On August 11, 2008 the following third party Defendants were dismissed after successfully arguing their motions for summary judgment: Bank of America Corporation, Bank of America, N.A., Banc of America Securities Limited, Citigroup Inc., Citibank, N.A. Eureka Securitisation plc, and Pavia e Ansaldos.

Deloitte & Touche's motion for summary judgment was denied by the court on January 27, 2009. Shortly thereafter, similar motions from Grant Thornton LLP were also denied. On March 2, 2009 the judge entered a Final Judgment and Order of Partial Dismissal against the settling Parmalat Defendants. The judge also entered an order granting lead Counsels' application for fees and expenses.

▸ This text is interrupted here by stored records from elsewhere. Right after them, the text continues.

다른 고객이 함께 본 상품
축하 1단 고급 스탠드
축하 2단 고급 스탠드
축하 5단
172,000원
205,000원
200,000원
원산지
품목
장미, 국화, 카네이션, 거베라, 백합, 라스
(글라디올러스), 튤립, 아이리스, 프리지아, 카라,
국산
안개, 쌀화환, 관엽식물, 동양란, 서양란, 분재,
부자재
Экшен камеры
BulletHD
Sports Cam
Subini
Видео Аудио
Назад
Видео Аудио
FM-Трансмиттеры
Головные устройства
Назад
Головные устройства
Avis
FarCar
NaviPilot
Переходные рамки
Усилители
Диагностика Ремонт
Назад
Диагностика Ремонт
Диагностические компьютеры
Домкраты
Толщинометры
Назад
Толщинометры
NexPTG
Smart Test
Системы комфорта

On November 20, 2009, the Plaintiffs filed a motion for Preliminary Order Concerning Settlement of Claims Against the Deloitte Defendants and the Grant Thornton Defendants. The proposed settlement is in the amount of $15 million, Deloitte Touche has agreed to a $8.5 million settlement and Grant Thornton has agreed to a $6.5 million settlement. On November 24, 2009, Judge Kaplan preliminarily approved the partial settlement and scheduled the Settlement Hearing for March 8, 2010. On March 11, 2010, Judge Lewis A. Kaplan awarded attorneys' fees and expense and signed the Final Judgments and Orders of partial dismissal against concerning class action settlement with the Deloitte Defendants and Defendants Grant Thornton International and Grant Thornton International Limited. The case is now closed.